Please transcribe the data that follows exactly, from its first line through the line that contains "cancer (adenocarcinoma) stained".

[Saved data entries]
_ _ _ _ _

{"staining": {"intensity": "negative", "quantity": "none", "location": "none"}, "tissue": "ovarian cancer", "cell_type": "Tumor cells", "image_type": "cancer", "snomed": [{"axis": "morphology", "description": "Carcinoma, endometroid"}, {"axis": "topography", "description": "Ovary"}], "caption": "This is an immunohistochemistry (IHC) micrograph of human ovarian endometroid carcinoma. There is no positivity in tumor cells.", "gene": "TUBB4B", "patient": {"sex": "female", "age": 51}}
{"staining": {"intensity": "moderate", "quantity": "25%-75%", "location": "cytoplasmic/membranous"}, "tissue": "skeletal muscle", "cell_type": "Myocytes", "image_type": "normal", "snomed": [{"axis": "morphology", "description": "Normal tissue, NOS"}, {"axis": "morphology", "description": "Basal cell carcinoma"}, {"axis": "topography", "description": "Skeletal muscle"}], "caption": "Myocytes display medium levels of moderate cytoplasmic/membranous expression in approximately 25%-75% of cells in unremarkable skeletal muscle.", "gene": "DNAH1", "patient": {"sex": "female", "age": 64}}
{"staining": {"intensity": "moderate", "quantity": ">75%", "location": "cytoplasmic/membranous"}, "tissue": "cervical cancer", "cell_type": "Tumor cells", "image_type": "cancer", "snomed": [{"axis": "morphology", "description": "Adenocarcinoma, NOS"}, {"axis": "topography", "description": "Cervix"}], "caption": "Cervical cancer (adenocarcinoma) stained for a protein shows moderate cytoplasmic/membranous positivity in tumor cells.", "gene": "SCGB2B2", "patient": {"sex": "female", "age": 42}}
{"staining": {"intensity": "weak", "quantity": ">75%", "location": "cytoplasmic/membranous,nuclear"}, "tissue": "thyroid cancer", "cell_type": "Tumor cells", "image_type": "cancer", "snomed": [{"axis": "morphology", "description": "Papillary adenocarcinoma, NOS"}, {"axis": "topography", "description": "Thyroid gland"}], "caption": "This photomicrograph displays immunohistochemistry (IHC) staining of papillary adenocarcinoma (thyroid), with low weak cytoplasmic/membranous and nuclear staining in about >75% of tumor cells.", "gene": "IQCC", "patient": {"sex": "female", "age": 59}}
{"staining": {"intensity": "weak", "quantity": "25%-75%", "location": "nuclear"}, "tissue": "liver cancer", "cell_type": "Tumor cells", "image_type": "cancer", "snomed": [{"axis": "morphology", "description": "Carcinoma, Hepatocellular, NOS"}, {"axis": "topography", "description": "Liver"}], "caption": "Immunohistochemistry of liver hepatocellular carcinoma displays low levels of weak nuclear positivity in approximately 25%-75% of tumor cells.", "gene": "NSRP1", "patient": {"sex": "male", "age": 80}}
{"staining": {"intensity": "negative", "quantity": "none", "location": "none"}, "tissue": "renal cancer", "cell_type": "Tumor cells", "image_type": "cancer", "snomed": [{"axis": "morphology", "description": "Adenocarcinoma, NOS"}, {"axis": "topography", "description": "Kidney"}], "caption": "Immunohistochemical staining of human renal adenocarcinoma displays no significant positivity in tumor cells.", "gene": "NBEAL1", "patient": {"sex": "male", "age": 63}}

_ _ _ _ _

> Answer to this exercise
{"staining": {"intensity": "negative", "quantity": "none", "location": "none"}, "tissue": "ovarian cancer", "cell_type": "Tumor cells", "image_type": "cancer", "snomed": [{"axis": "morphology", "description": "Carcinoma, endometroid"}, {"axis": "topography", "description": "Ovary"}], "caption": "This is an immunohistochemistry (IHC) micrograph of human ovarian endometroid carcinoma. There is no positivity in tumor cells.", "gene": "TUBB4B", "patient": {"sex": "female", "age": 51}}
{"staining": {"intensity": "moderate", "quantity": "25%-75%", "location": "cytoplasmic/membranous"}, "tissue": "skeletal muscle", "cell_type": "Myocytes", "image_type": "normal", "snomed": [{"axis": "morphology", "description": "Normal tissue, NOS"}, {"axis": "morphology", "description": "Basal cell carcinoma"}, {"axis": "topography", "description": "Skeletal muscle"}], "caption": "Myocytes display medium levels of moderate cytoplasmic/membranous expression in approximately 25%-75% of cells in unremarkable skeletal muscle.", "gene": "DNAH1", "patient": {"sex": "female", "age": 64}}
{"staining": {"intensity": "moderate", "quantity": ">75%", "location": "cytoplasmic/membranous"}, "tissue": "cervical cancer", "cell_type": "Tumor cells", "image_type": "cancer", "snomed": [{"axis": "morphology", "description": "Adenocarcinoma, NOS"}, {"axis": "topography", "description": "Cervix"}], "caption": "Cervical cancer (adenocarcinoma) stained for a protein shows moderate cytoplasmic/membranous positivity in tumor cells.", "gene": "SCGB2B2", "patient": {"sex": "female", "age": 42}}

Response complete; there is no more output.